21 November, 2005

I'm not a dickhead, get me out of here!

Today I was randomly selected to be interviewed by our HR manager at work. I dont know if I was actually randomly selected or I was "randomly selected" - if you get my drift. Either way I think she bit off much more than she could chew.

She 's been given the task of making sure our organisation doesn't fail the criterior set out in our people agreement. Unfortunately for them they signed up for a bit too much of the "we love our people, we train our people, we better our people" last time & consequently failed their last audit. Unfortunately this audit comes just weeks after they employed me & I have told them of my experiences.

It is really hard for me to say I have had enough training, when I haven't had any at all. Being thrown onto the phones without a clue what I'm doing isn't a training format I'm familiar with. It's also difficult to say I feel cared for since I have spoken less than 20 words to my manager since I arrived. She has spoken a fraction of that to me. I'm not even going to start on the "we better our people" section.

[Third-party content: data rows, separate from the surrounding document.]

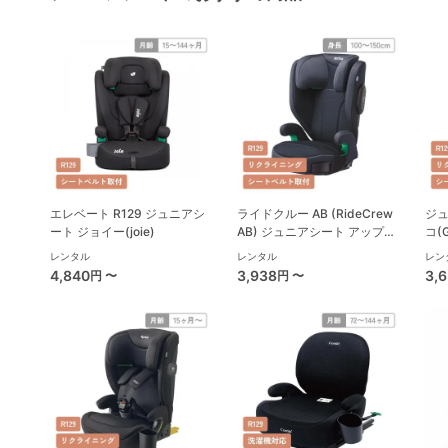
エレベート R129 ジュニアシ
ライドクルー AB (RideCrew
ジュ
ート ジョイー(joie)
AB) ジュニアシート アップリ
コ(
カ(Aprica)
レンタル
レンタル
レン
4,840
3,938
3,
円 〜
円 〜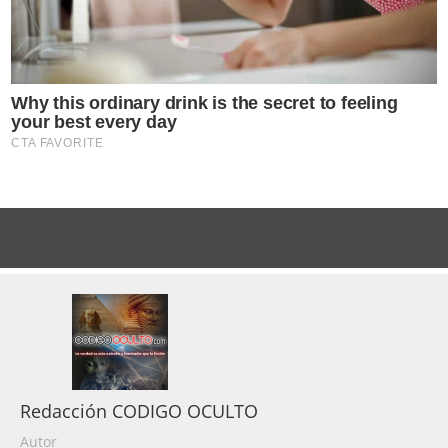
Redacción CODIGO OCULTO
Autor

So I cant really see them doing well in this audit. I'm also interested in seeing just how confidential my interview was . I'm wondering if I'll have a job to go to tomorrow, or if I'll be amongst the throngs of Aussies leaving before christmas.

Three weeks ago I was up in the middle of the night bawling because I couldn't get a job. I remember saying "I just need a job. Any old shitty job". Now I have a shitty job & it aint that great. A case of be careful what you wish for.